## Exercise prompt
In this exercise, return the whole listing exactly, excluding any images.

## Data to examine
╔══

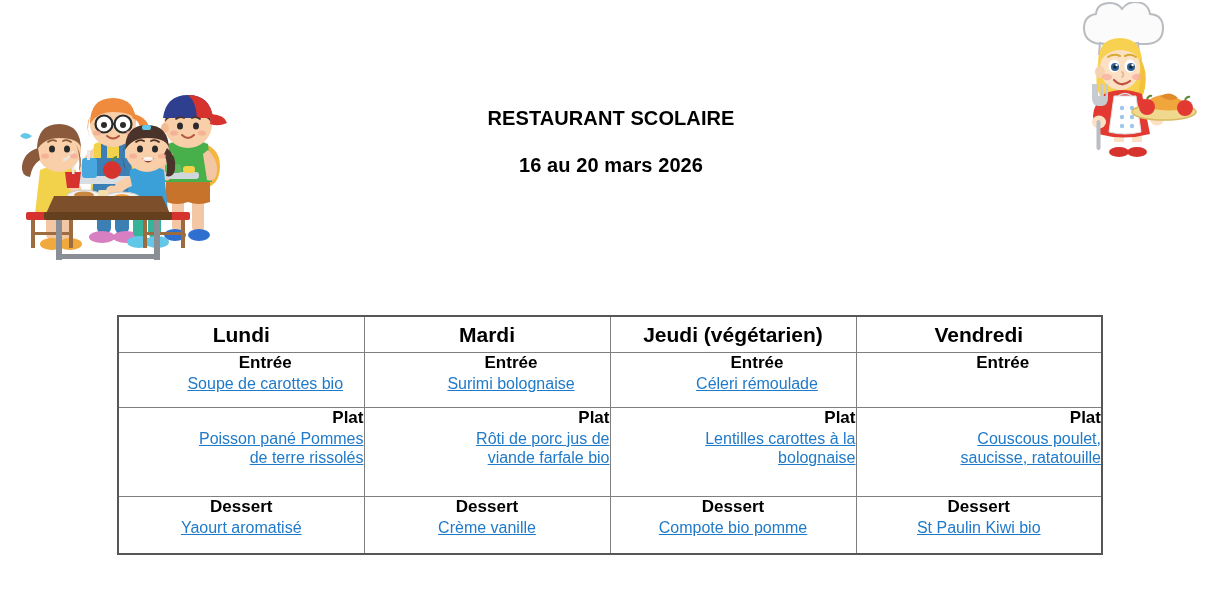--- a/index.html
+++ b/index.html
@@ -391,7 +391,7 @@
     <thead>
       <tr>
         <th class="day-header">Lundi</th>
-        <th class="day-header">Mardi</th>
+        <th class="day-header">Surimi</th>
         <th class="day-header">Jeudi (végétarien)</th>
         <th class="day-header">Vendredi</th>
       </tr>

╚══

## Response to the exercise
--- a/index.html
+++ b/index.html
@@ -391,7 +391,7 @@
     <thead>
       <tr>
         <th class="day-header">Lundi</th>
-        <th class="day-header">Mardi</th>
+        <th class="day-header">Surimi</th>
         <th class="day-header">Jeudi (végétarien)</th>
         <th class="day-header">Vendredi</th>
       </tr>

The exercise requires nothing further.